En su carta a los Romanos el apóstol Pablo había dado un consejo similar concerniente a aquellos que estaban juzgando a otros sobre aspectos relacionados con el comer y el beber: “¿Quién eres tú para juzgar al sirviente de casa ajeno? Para su propio amo está en pie o cae. En verdad, se le hará estar en pie, porque Jehová puede hacer que esté en pie”. (Ro 14:4.)
A la luz de lo mencionado antes, ¿cómo se han de entender las instrucciones de Pablo con respecto a un caso serio de fornicación en la congregación de Corinto? Él dijo: “Yo, por mi parte, aunque ausente en cuerpo, pero presente en espíritu, ciertamente he juzgado ya, como si estuviera presente, al hombre que ha obrado de dicha manera [...]. ¿No juzgan ustedes a los de adentro, mientras Dios juzga a los de afuera? ‘Remuevan al hombre inicuo de entre ustedes’”. Luego habló de juzgar los asuntos de esta vida, así como de aquellos a los que ponían “por jueces” para ellos mismos. (1Co 5:1-3, 12, 13; 6:3, 4; compárese con Jn 7:24.)
Por la autoridad que le había sido conferida como apóstol de Jesucristo, Pablo era responsable de la limpieza y bienestar de la congregación (2Co 1:1; 11:28); por ello escribió a aquellos que tenían autoridad sobre la congregación por nombramiento del cuerpo gobernante. (Hch 14:23; 16:4, 5; 1Ti 3:1-13; 5:22.) Ellos tenían la responsabilidad de mantener la buena reputación de la congregación para que fuese pura a los ojos de Dios. Cuando estos hombres se sentaran para juzgar el caso mencionado —una violación pública y flagrante de la ley de Dios— no se eregirían en jueces de la ley divina, ni harían leyes según su voluntad. Tampoco irían más allá de los límites de la ley dada por Dios. Simplemente actuarían en armonía con la ley otorgada por el Gran Dador de Estatutos y denunciarían la fornicación como algo inmundo. Según esta ley, los que practicaran tal inmundicia no podrían entrar en el reino de Dios (1Co 6:9, 10) y no serían dignos de permanecer en asociación con la congregación de Cristo. Sin embargo, aun cuando expulsaran a los inmundos, los hombres responsables de la limpieza de la congregación no ejecutarían la pena que solo Dios mismo, el Legislador, ejecutará sobre los que persistan en tal proceder sin arrepentirse: la pena de muerte. (Ro 1:24-27, 32.)

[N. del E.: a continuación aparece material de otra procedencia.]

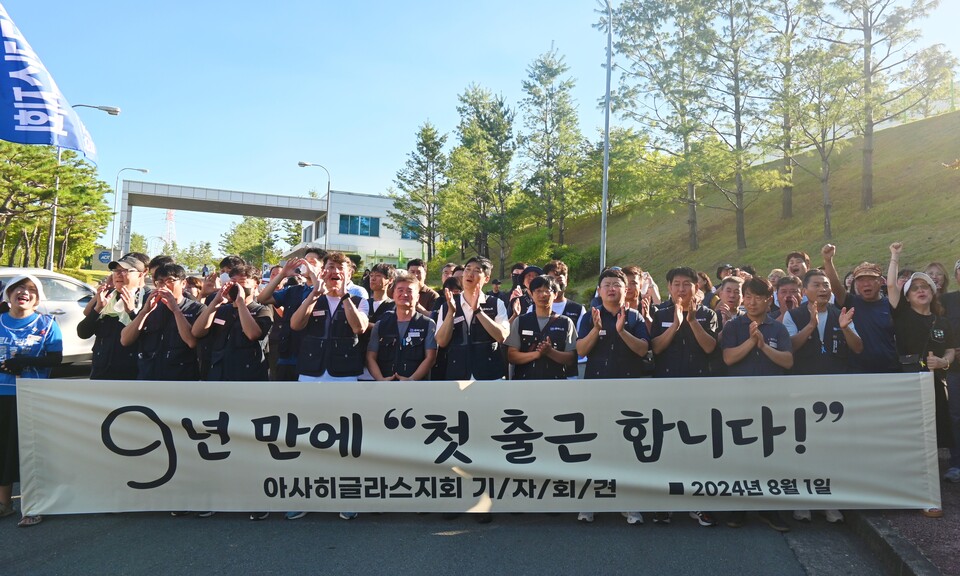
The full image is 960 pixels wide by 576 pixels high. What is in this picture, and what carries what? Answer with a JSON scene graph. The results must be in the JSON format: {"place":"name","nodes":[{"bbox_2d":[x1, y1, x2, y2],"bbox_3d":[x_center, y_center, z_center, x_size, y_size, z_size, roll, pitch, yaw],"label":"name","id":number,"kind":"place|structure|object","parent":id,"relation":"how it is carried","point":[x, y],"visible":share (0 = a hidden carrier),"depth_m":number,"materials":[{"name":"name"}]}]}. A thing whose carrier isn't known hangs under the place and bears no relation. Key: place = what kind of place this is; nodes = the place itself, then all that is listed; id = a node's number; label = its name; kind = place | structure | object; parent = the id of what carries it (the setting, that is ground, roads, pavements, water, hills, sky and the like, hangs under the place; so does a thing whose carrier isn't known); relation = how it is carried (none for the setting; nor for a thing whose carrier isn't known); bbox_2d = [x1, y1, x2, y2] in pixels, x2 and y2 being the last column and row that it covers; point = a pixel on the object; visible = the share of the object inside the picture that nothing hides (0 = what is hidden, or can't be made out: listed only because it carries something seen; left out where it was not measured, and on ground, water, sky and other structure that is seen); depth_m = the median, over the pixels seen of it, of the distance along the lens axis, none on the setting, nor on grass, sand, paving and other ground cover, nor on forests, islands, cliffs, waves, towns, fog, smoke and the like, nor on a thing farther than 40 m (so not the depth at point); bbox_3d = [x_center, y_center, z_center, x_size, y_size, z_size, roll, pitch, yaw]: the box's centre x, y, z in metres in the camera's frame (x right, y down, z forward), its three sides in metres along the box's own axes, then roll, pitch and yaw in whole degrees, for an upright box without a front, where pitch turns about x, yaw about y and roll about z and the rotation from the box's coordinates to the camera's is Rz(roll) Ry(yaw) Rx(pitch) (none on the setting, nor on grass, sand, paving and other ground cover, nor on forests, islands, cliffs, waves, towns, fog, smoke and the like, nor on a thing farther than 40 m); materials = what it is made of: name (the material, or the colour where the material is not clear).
{"place":"outdoors","nodes":[
{"label":"outdoors","id":0,"kind":"place"},
{"bbox_2d":[0,1,97,157],"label":"flag","id":1,"kind":"object","parent":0,"point":[41,142],"visible":0.98,"depth_m":8.24,"materials":[{"name":"blue fabric"}]},
{"bbox_2d":[304,190,427,267],"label":"white building","id":2,"kind":"structure","parent":0,"point":[380,199],"materials":[{"name":"white paint"}]},
{"bbox_2d":[339,214,379,236],"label":"window","id":3,"kind":"structure","parent":2,"relation":"in","point":[362,224],"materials":[{"name":"blue glass"}]},
{"bbox_2d":[401,221,419,239],"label":"window","id":4,"kind":"structure","parent":2,"relation":"in","point":[406,235],"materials":[{"name":"blue glass"}]},
{"bbox_2d":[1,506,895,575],"label":"road","id":5,"kind":"structure","parent":0,"point":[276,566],"materials":[{"name":"grey asphalt"}]},
{"bbox_2d":[0,273,62,524],"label":"woman","id":6,"kind":"object","parent":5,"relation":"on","point":[27,306],"visible":0.74,"depth_m":4.80},
{"bbox_2d":[6,374,946,515],"bbox_3d":[0.029,1.115,4.518,7.344,0.949,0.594,1,-2,0],"label":"banner","id":7,"kind":"object","parent":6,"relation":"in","point":[97,428],"visible":0.98,"depth_m":4.41,"materials":[{"name":"white fabric"}]},
{"bbox_2d":[575,271,650,523],"bbox_3d":[1.026,0.807,5.066,0.643,1.866,0.744,0,-2,26],"label":"man","id":8,"kind":"object","parent":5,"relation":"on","point":[611,283],"visible":0.69,"depth_m":4.99},
{"bbox_2d":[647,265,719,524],"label":"man","id":9,"kind":"object","parent":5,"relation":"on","point":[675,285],"visible":0.62,"depth_m":5.05},
{"bbox_2d":[719,280,794,529],"bbox_3d":[2.097,0.839,4.964,0.637,1.785,0.702,0,-2,25],"label":"man","id":10,"kind":"object","parent":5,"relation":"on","point":[763,342],"visible":0.6,"depth_m":4.93},
{"bbox_2d":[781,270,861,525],"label":"man","id":11,"kind":"object","parent":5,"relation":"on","point":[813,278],"visible":0.59,"depth_m":5.14},
{"bbox_2d":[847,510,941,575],"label":"curb","id":12,"kind":"structure","parent":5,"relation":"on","point":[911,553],"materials":[{"name":"grey concrete"}]},
{"bbox_2d":[0,0,958,261],"label":"sky","id":13,"kind":"structure","parent":0,"point":[367,179],"materials":[{"name":"blue"}]},
{"bbox_2d":[506,106,959,299],"label":"grassy hill","id":14,"kind":"structure","parent":0,"point":[921,124],"materials":[{"name":"green plant"}]},
{"bbox_2d":[393,121,448,258],"label":"tree","id":15,"kind":"object","parent":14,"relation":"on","point":[430,149],"visible":0.98,"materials":[{"name":"plant"}]},
{"bbox_2d":[443,83,517,267],"bbox_3d":[-0.016,-5.285,33.163,4.433,10.113,4.373,-1,-2,43],"label":"tree","id":16,"kind":"object","parent":14,"relation":"on","point":[499,133],"visible":0.99,"depth_m":32.51,"materials":[{"name":"plant"}]},
{"bbox_2d":[511,229,553,267],"bbox_3d":[2.582,-1.581,30.198,2.490,2.424,2.495,-1,-2,40],"label":"shrub","id":17,"kind":"object","parent":14,"relation":"on","point":[529,247],"visible":0.73,"depth_m":29.71,"materials":[{"name":"green plant"}]},
{"bbox_2d":[519,46,584,242],"bbox_3d":[3.422,-6.551,31.859,4.085,10.581,4.103,-1,-2,43],"label":"tree","id":18,"kind":"object","parent":14,"relation":"on","point":[560,113],"visible":0.99,"depth_m":31.37,"materials":[{"name":"plant"}]},
{"bbox_2d":[554,245,600,281],"bbox_3d":[4.590,-1.103,29.808,2.604,2.017,2.753,1,-2,0],"label":"shrub","id":19,"kind":"object","parent":14,"relation":"on","point":[570,256],"visible":0.57,"depth_m":29.36,"materials":[{"name":"green plant"}]},
{"bbox_2d":[579,125,656,214],"bbox_3d":[7.073,-5.667,34.259,4.680,5.668,4.876,2,-3,-44],"label":"tree","id":20,"kind":"object","parent":14,"relation":"on","point":[618,149],"visible":0.82,"depth_m":33.42,"materials":[{"name":"green plant"}]},
{"bbox_2d":[603,0,715,250],"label":"tree","id":21,"kind":"object","parent":14,"relation":"on","point":[647,47],"visible":0.98,"depth_m":24.13,"materials":[{"name":"plant"}]},
{"bbox_2d":[693,0,782,249],"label":"tree","id":22,"kind":"object","parent":14,"relation":"on","point":[740,219],"visible":0.99,"depth_m":22.71,"materials":[{"name":"green plant"}]},
{"bbox_2d":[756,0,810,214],"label":"tree","id":23,"kind":"object","parent":14,"relation":"on","point":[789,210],"visible":0.92,"depth_m":23.58,"materials":[{"name":"green plant"}]},
{"bbox_2d":[780,41,862,235],"bbox_3d":[11.046,-4.812,20.960,2.928,6.266,2.914,2,-2,-43],"label":"tree","id":24,"kind":"object","parent":14,"relation":"on","point":[823,147],"visible":0.97,"depth_m":20.71,"materials":[{"name":"plant"}]},
{"bbox_2d":[825,0,947,210],"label":"tree","id":25,"kind":"object","parent":14,"relation":"on","point":[868,197],"visible":0.98,"depth_m":20.81,"materials":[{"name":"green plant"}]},
{"bbox_2d":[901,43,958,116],"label":"tree","id":26,"kind":"object","parent":14,"relation":"on","point":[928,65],"visible":0.75,"depth_m":31.82,"materials":[{"name":"green plant"}]},
{"bbox_2d":[846,463,959,575],"label":"pavement","id":27,"kind":"structure","parent":0,"point":[937,553],"materials":[{"name":"grey"}]},
{"bbox_2d":[890,266,957,501],"bbox_3d":[3.577,0.721,5.189,0.617,1.829,0.706,1,-2,0],"label":"woman","id":28,"kind":"object","parent":27,"relation":"on","point":[918,303],"visible":0.67,"depth_m":5.15},
{"bbox_2d":[942,258,959,479],"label":"person","id":29,"kind":"object","parent":27,"relation":"on","point":[959,276],"visible":0.65,"depth_m":5.52},
{"label":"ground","id":30,"kind":"structure","parent":0},
{"bbox_2d":[0,266,96,364],"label":"car","id":31,"kind":"object","parent":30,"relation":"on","point":[54,306],"visible":0.49,"depth_m":9.69,"materials":[{"name":"white metal"}]},
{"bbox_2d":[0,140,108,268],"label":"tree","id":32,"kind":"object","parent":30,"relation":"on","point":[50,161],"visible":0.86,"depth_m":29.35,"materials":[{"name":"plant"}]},
{"bbox_2d":[47,103,120,270],"bbox_3d":[-13.563,-2.704,21.796,2.146,7.476,0.426,1,-2,0],"label":"street lamp","id":33,"kind":"object","parent":30,"relation":"on","point":[54,222],"visible":0.56,"depth_m":21.63,"materials":[{"name":"metal"}]},
{"bbox_2d":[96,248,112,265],"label":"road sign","id":34,"kind":"object","parent":30,"relation":"on","point":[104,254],"visible":0.75,"depth_m":33.86,"materials":[{"name":"blue"}]},
{"bbox_2d":[80,254,148,380],"bbox_3d":[-3.149,0.543,5.618,0.650,1.688,0.648,-1,-2,43],"label":"man","id":35,"kind":"object","parent":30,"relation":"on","point":[104,347],"visible":0.6,"depth_m":5.43},
{"bbox_2d":[109,168,149,256],"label":"street lamp","id":36,"kind":"object","parent":30,"relation":"on","point":[143,170],"visible":0.77,"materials":[{"name":"metal"}]},
{"bbox_2d":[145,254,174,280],"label":"person","id":37,"kind":"object","parent":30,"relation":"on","point":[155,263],"visible":0.17,"depth_m":6.71},
{"bbox_2d":[122,261,202,380],"bbox_3d":[-2.591,0.633,5.332,0.641,1.666,0.687,0,-2,14],"label":"man","id":38,"kind":"object","parent":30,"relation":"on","point":[177,283],"visible":0.66,"depth_m":5.18},
{"bbox_2d":[163,209,176,249],"label":"transmission tower","id":39,"kind":"structure","parent":30,"relation":"on","point":[170,211],"materials":[{"name":"metal"}]},
{"bbox_2d":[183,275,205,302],"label":"person","id":40,"kind":"object","parent":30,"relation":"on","point":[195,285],"visible":0.26,"depth_m":7.26},
{"bbox_2d":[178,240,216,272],"label":"tree","id":41,"kind":"object","parent":30,"relation":"on","point":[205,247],"visible":0.75,"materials":[{"name":"green plant"}]},
{"bbox_2d":[111,180,330,258],"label":"entrance gate","id":42,"kind":"structure","parent":30,"relation":"on","point":[260,213],"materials":[{"name":"grey"}]},
{"bbox_2d":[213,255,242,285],"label":"person","id":43,"kind":"object","parent":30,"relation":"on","point":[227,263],"visible":0.23,"depth_m":6.91},
{"bbox_2d":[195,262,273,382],"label":"man","id":44,"kind":"object","parent":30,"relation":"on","point":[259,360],"visible":0.71,"depth_m":5.21},
{"bbox_2d":[219,216,283,264],"label":"tree","id":45,"kind":"object","parent":30,"relation":"on","point":[262,224],"visible":0.69,"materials":[{"name":"green plant"}]},
{"bbox_2d":[263,247,326,380],"bbox_3d":[-1.632,0.505,5.791,0.663,1.785,0.599,1,-2,0],"label":"man","id":46,"kind":"object","parent":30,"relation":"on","point":[300,290],"visible":0.53,"depth_m":5.68},
{"bbox_2d":[298,161,330,246],"bbox_3d":[-9.897,-3.082,37.680,2.067,8.710,0.473,1,-2,0],"label":"street lamp","id":47,"kind":"object","parent":30,"relation":"on","point":[328,185],"visible":0.64,"depth_m":37.75,"materials":[{"name":"grey metal"}]},
{"bbox_2d":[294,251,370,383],"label":"man","id":48,"kind":"object","parent":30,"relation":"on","point":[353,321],"visible":0.8,"depth_m":5.16},
{"bbox_2d":[365,262,394,325],"bbox_3d":[-1.047,0.416,6.588,0.527,1.365,0.610,1,-2,0],"label":"man","id":49,"kind":"object","parent":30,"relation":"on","point":[380,279],"visible":0.37,"depth_m":6.55},
{"bbox_2d":[367,273,437,382],"bbox_3d":[-0.634,0.700,5.275,0.579,1.613,0.770,1,-2,0],"label":"man","id":50,"kind":"object","parent":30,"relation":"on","point":[408,297],"visible":0.62,"depth_m":5.17},
{"bbox_2d":[407,258,437,313],"bbox_3d":[-0.779,0.377,7.628,0.527,1.461,0.599,1,-2,0],"label":"man","id":51,"kind":"object","parent":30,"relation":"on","point":[415,262],"visible":0.45,"depth_m":7.60},
{"bbox_2d":[434,256,509,381],"bbox_3d":[-0.070,0.607,5.275,0.611,1.705,0.704,1,-2,0],"label":"man","id":52,"kind":"object","parent":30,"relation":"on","point":[478,279],"visible":0.81,"depth_m":5.16},
{"bbox_2d":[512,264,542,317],"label":"person","id":53,"kind":"object","parent":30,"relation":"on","point":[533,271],"visible":0.25,"depth_m":7.14},
{"bbox_2d":[507,276,576,381],"bbox_3d":[0.503,0.721,5.341,0.601,1.587,0.673,0,-2,27],"label":"man","id":54,"kind":"object","parent":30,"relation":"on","point":[538,297],"visible":0.68,"depth_m":5.21},
{"bbox_2d":[546,260,586,379],"bbox_3d":[0.734,0.558,6.133,0.572,1.598,0.672,1,-2,0],"label":"man","id":55,"kind":"object","parent":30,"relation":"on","point":[561,267],"visible":0.31,"depth_m":6.10},
{"bbox_2d":[599,0,612,271],"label":"lamp post","id":56,"kind":"object","parent":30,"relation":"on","point":[604,188],"visible":0.84,"depth_m":17.19,"materials":[{"name":"grey metal"}]},
{"bbox_2d":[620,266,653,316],"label":"man","id":57,"kind":"object","parent":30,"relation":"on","point":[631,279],"visible":0.31,"depth_m":6.11},
{"bbox_2d":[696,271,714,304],"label":"person","id":58,"kind":"object","parent":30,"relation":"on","point":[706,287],"visible":0.26,"depth_m":7.58},
{"bbox_2d":[716,264,735,284],"bbox_3d":[3.687,0.230,9.549,0.476,1.237,0.589,0,-2,14],"label":"person","id":59,"kind":"object","parent":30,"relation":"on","point":[720,272],"visible":0.3,"depth_m":9.57},
{"bbox_2d":[714,276,745,325],"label":"man","id":60,"kind":"object","parent":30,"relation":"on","point":[732,285],"visible":0.39,"depth_m":6.27},
{"bbox_2d":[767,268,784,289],"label":"person","id":61,"kind":"object","parent":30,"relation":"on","point":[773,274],"visible":0.2,"depth_m":7.57},
{"bbox_2d":[773,274,803,316],"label":"man","id":62,"kind":"object","parent":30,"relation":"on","point":[789,285],"visible":0.36,"depth_m":6.10},
{"bbox_2d":[786,251,810,279],"bbox_3d":[3.541,0.221,7.198,0.513,1.274,0.578,1,-2,0],"label":"man","id":63,"kind":"object","parent":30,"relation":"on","point":[798,256],"visible":0.4,"depth_m":7.24},
{"bbox_2d":[833,246,900,374],"bbox_3d":[3.355,0.547,5.544,0.603,1.773,0.706,0,-2,26],"label":"man","id":64,"kind":"object","parent":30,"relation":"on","point":[875,335],"visible":0.74,"depth_m":5.39},
{"bbox_2d":[924,261,948,296],"bbox_3d":[4.439,0.448,6.224,0.413,1.394,0.632,0,-2,31],"label":"person","id":65,"kind":"object","parent":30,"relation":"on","point":[937,274],"visible":0.32,"depth_m":6.37}
]}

Pablo también dice a los cristianos que “los santos juzgarán al mundo” y que “juzgaremos a ángeles”. En esta ocasión no hablaba del presente, sino del futuro, cuando aquellos que reinen con Cristo en el Reino se sienten como jueces celestiales para aplicar la ley de Dios y ejecutar juicio sobre los inicuos. (1Co 6:1-3; Rev 20:6; compárese con 1Co 4:8.)
La bendición de Moisés sobre Gad. Cuando Moisés bendijo a todas las tribus de Israel poco antes de morir, “en cuanto a Gad dijo: ‘Bendito es el que ensancha los confines de Gad. [...] Y [Gad] escogerá la primera parte para sí, porque allí está reservado el lote asignado del dador de estatutos’”. (Dt 33:20, 21.) En este caso, el uso del término “dador de estatutos” puede tener el siguiente significado: que bajo la dirección de Josué y Eleazar, el sumo sacerdote, la mayoría de las tribus recibieron la asignación de su herencia echando suertes. No obstante, poco tiempo después de la derrota de los madianitas, las tribus de Gad y Rubén solicitaron el territorio que se encontraba al E. del río Jordán. Como estas tribus tenían una gran cantidad de ganado, la tierra solicitada era idónea para sus manadas. Moisés escuchó su solicitud de manera favorable y les concedió esta parte de la tierra. (Nú 32:1-5, 20-22, 28.) Por lo tanto, su porción fue un “lote asignado del dador de estatutos”, Moisés, el legislador de Israel.